▶ **Instruction**:
Retype the text of each item below exactly, omitting the pictures.

[Rendered chart images]

# # # #

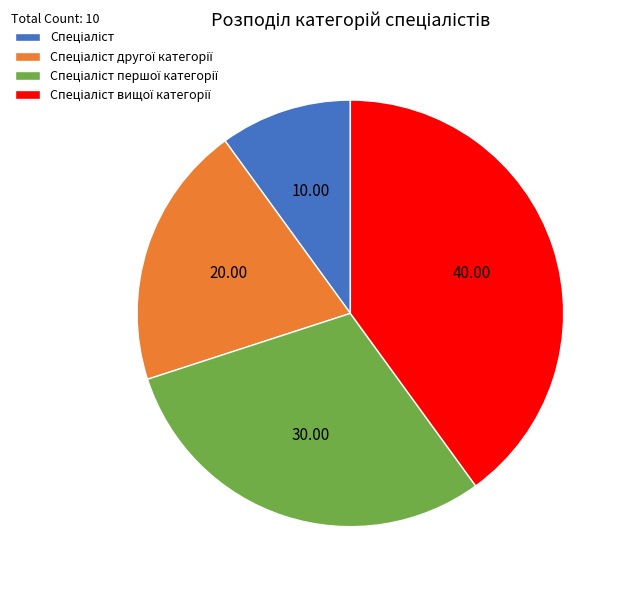

Count the number of slices in the pie.

4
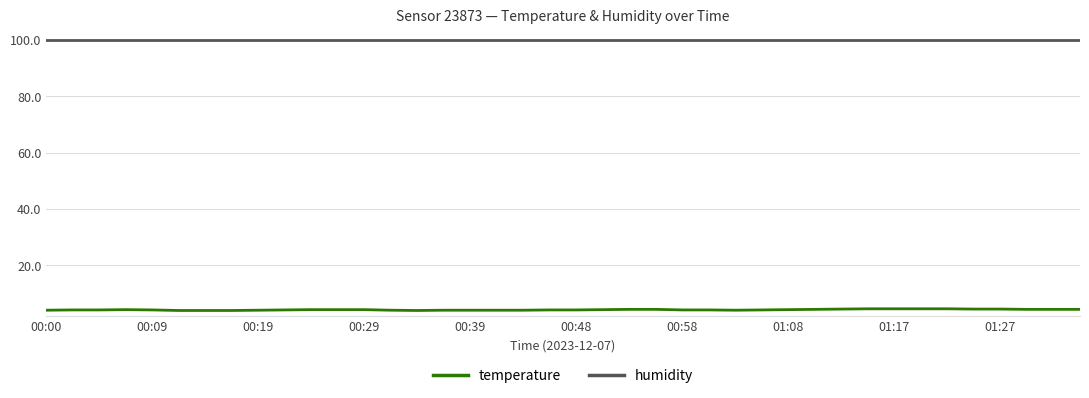

List the series in order of their peak value, highest first.

humidity, temperature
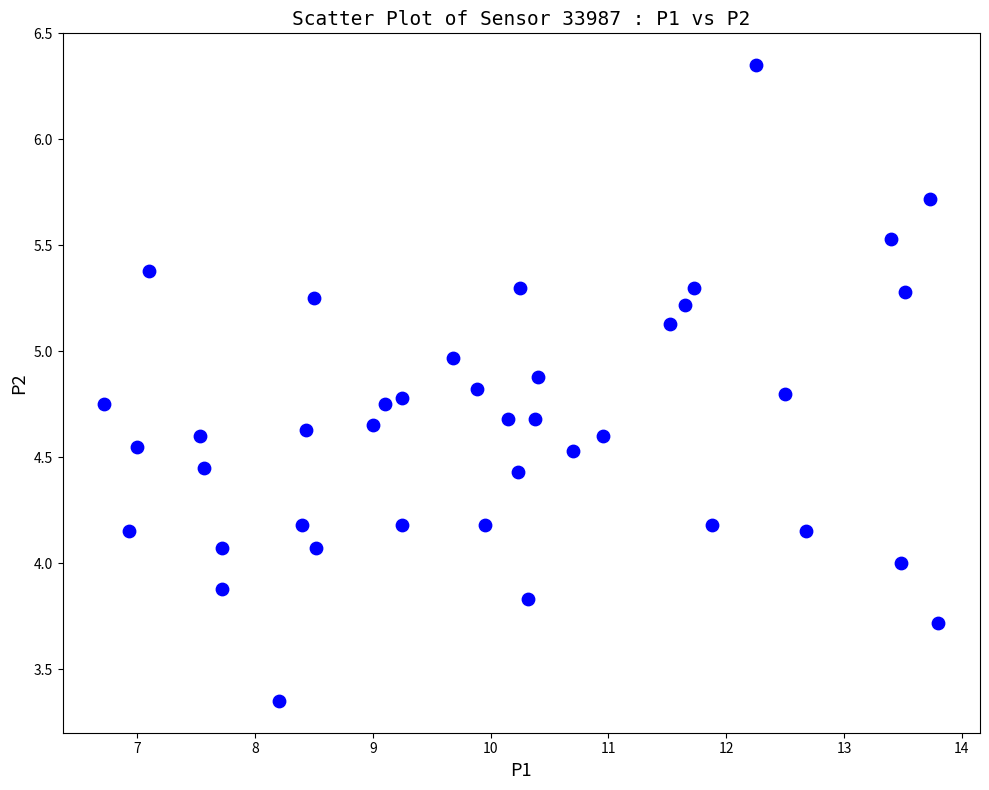

What is the range of X values (max minus min)?

7.1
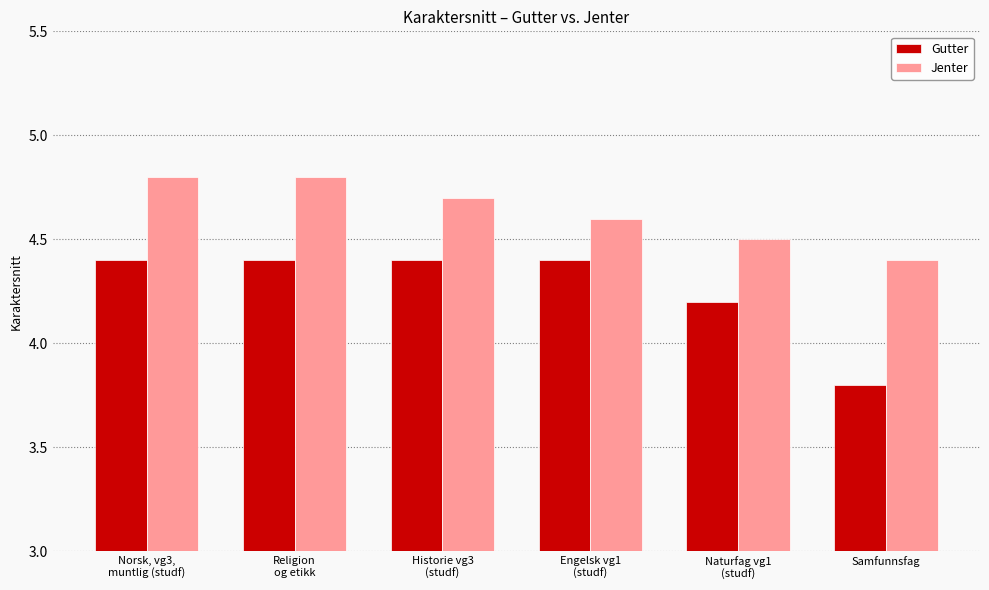

Reading left to right, transcribe all the data shown in this chart.

Gutter: 4.4	4.4	4.4	4.4	4.2	3.8
Jenter: 4.8	4.8	4.7	4.6	4.5	4.4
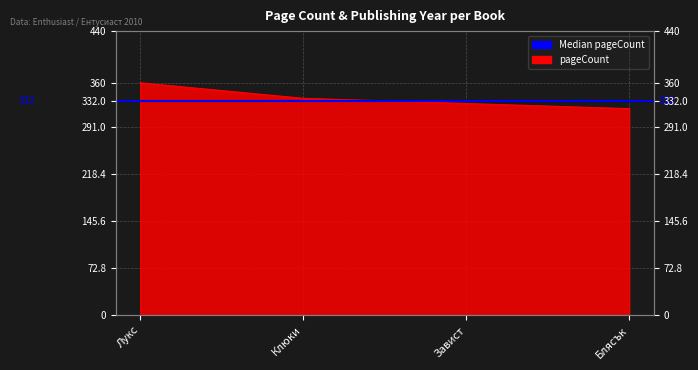

What is the label of the 3rd point from the right?

Клюки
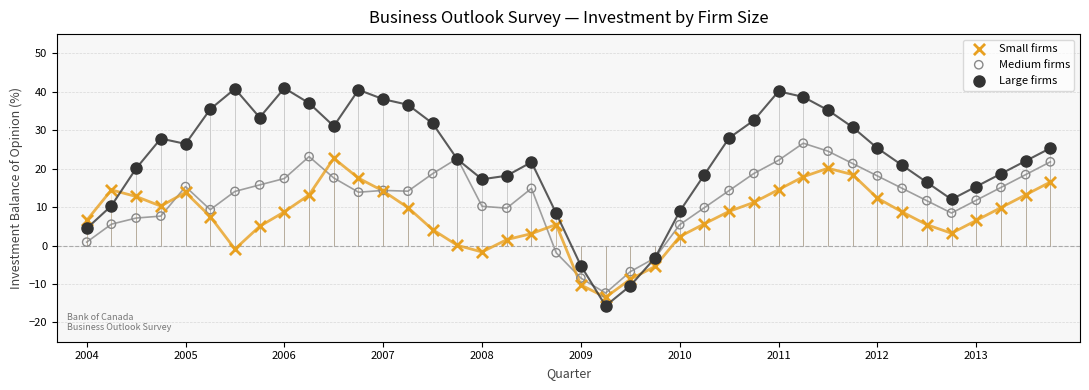

Which series reaches the maximum Y coordinate?

Large firms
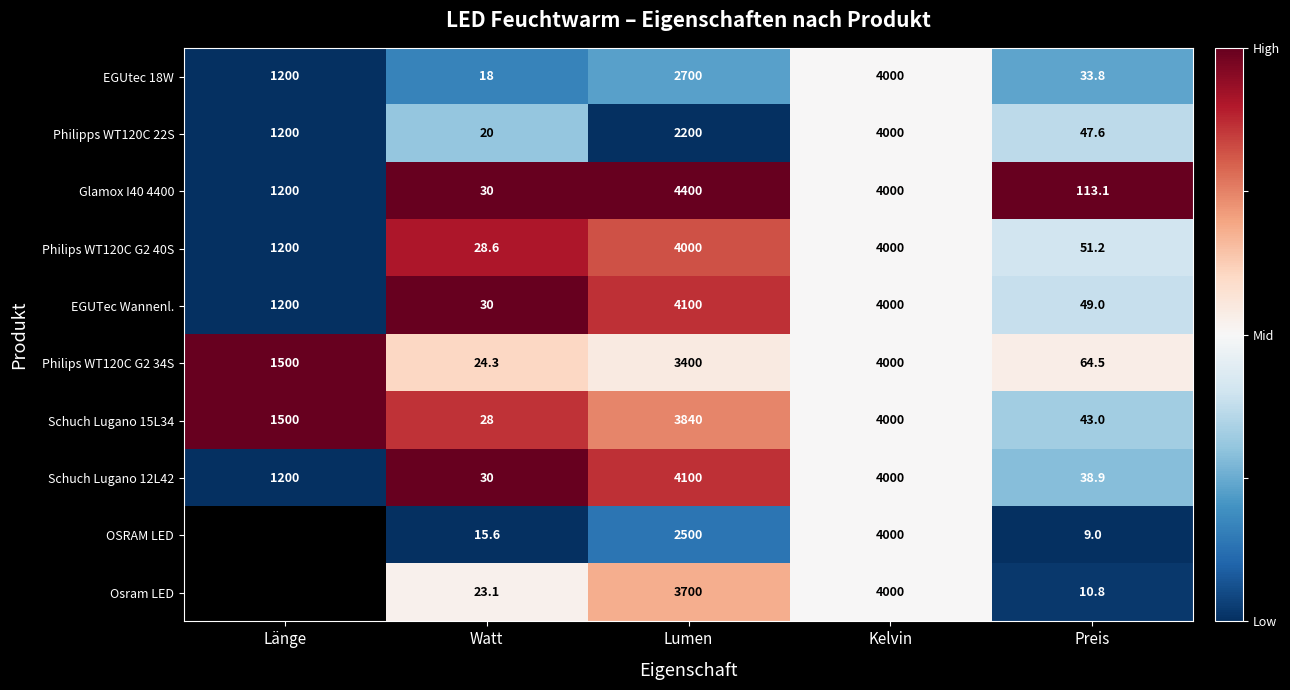

How many data points in Philips WT120C G2 40S are less than 1200?

2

# # # #

▶ **Answer area**:
Count the number of slices in the pie.

4

List the series in order of their peak value, highest first.

humidity, temperature

What is the range of X values (max minus min)?

7.1

Reading left to right, transcribe all the data shown in this chart.

Gutter: 4.4	4.4	4.4	4.4	4.2	3.8
Jenter: 4.8	4.8	4.7	4.6	4.5	4.4

What is the label of the 3rd point from the right?

Клюки

Which series reaches the maximum Y coordinate?

Large firms

How many data points in Philips WT120C G2 40S are less than 1200?

2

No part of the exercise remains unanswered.